China Post Fund's aggressive style results in losses of nearly 13 billion yuan in 5 and half years

by anonymous on 2012-03-05 18:01:10

"Your madness, I'll foot the bill!" Over the past six years, the impression that China Post Fund has left on the market is "aggressive pursuit", "radical style", and "reckless". However, it's the vast number of China Post Fund holders who end up paying the price. Success comes from being aggressive, but so does failure. It's precisely under this aggressive style that in the past five and a half years, China Post Fund has cumulatively caused losses of nearly 13 billion yuan for its vast number of holders, while the company itself has earned 2.66 billion yuan in management fees.

The Madness of 2007

Public information shows that China Post Fund was established on May 8, 2006. Currently, all six products under the company are equity-related, which also gives us a glimpse into the company's operational style. The total share volume of these six products is 42.042 billion shares, with a total asset value of 25.145 billion yuan, placing it in the middle ranks. One could say that China Post Fund was born in a great era, hitting the jackpot right out of the gate by capitalizing on the perfect timing of the A-share market's rise, and its high-profile operational style brought about its glory in 2007.

In September 2006, China Post Fund launched its first product, China Post Core Selection, with an initial offering of 1.588 billion shares. Due to fund manager Peng Xu's high-position operation style, by the end of 2007, the fund's compound unit net value growth rate reached as high as 191.47%, with the net value growth rate once reaching as high as 226.52%, ranking first in yield among similar funds within half a year.

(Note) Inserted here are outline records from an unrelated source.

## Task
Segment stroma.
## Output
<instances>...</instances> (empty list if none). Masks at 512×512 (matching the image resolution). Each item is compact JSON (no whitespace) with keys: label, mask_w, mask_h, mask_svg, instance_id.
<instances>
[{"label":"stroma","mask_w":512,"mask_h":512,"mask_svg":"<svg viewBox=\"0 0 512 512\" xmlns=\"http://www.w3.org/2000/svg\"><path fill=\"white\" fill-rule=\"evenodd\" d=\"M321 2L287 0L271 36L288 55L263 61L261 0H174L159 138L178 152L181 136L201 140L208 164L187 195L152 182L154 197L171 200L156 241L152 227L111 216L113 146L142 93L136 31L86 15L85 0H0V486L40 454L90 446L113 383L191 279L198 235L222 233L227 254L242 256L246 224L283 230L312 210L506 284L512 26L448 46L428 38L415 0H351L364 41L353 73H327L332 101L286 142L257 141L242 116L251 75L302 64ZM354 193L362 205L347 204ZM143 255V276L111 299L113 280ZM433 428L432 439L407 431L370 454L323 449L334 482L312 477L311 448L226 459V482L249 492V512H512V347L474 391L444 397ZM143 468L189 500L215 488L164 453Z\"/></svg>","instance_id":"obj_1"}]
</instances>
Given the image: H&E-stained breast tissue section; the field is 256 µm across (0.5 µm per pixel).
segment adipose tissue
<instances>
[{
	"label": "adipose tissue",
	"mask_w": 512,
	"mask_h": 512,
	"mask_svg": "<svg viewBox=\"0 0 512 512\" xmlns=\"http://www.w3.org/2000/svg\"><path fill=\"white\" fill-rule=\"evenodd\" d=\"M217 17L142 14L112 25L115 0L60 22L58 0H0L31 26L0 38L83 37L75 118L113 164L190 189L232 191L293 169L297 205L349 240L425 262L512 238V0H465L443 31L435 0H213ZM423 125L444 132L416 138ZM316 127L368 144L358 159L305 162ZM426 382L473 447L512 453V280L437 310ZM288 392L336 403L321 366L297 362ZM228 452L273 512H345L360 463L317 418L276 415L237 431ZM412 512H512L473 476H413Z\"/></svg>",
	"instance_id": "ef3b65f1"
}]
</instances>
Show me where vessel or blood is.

In August 2007, the company launched its second fund, China Post Core Growth, again managed by Peng Xu. Due to the exceptionally hot A-share market at the time, investors were enthusiastic about subscribing, causing the fund to exceed its upper limit of 15 billion yuan on the first day of issuance. After opening subscriptions and redemptions a month later, the scale grew by another 25.1 billion shares in just four days, creating a sales record of 60 billion yuan.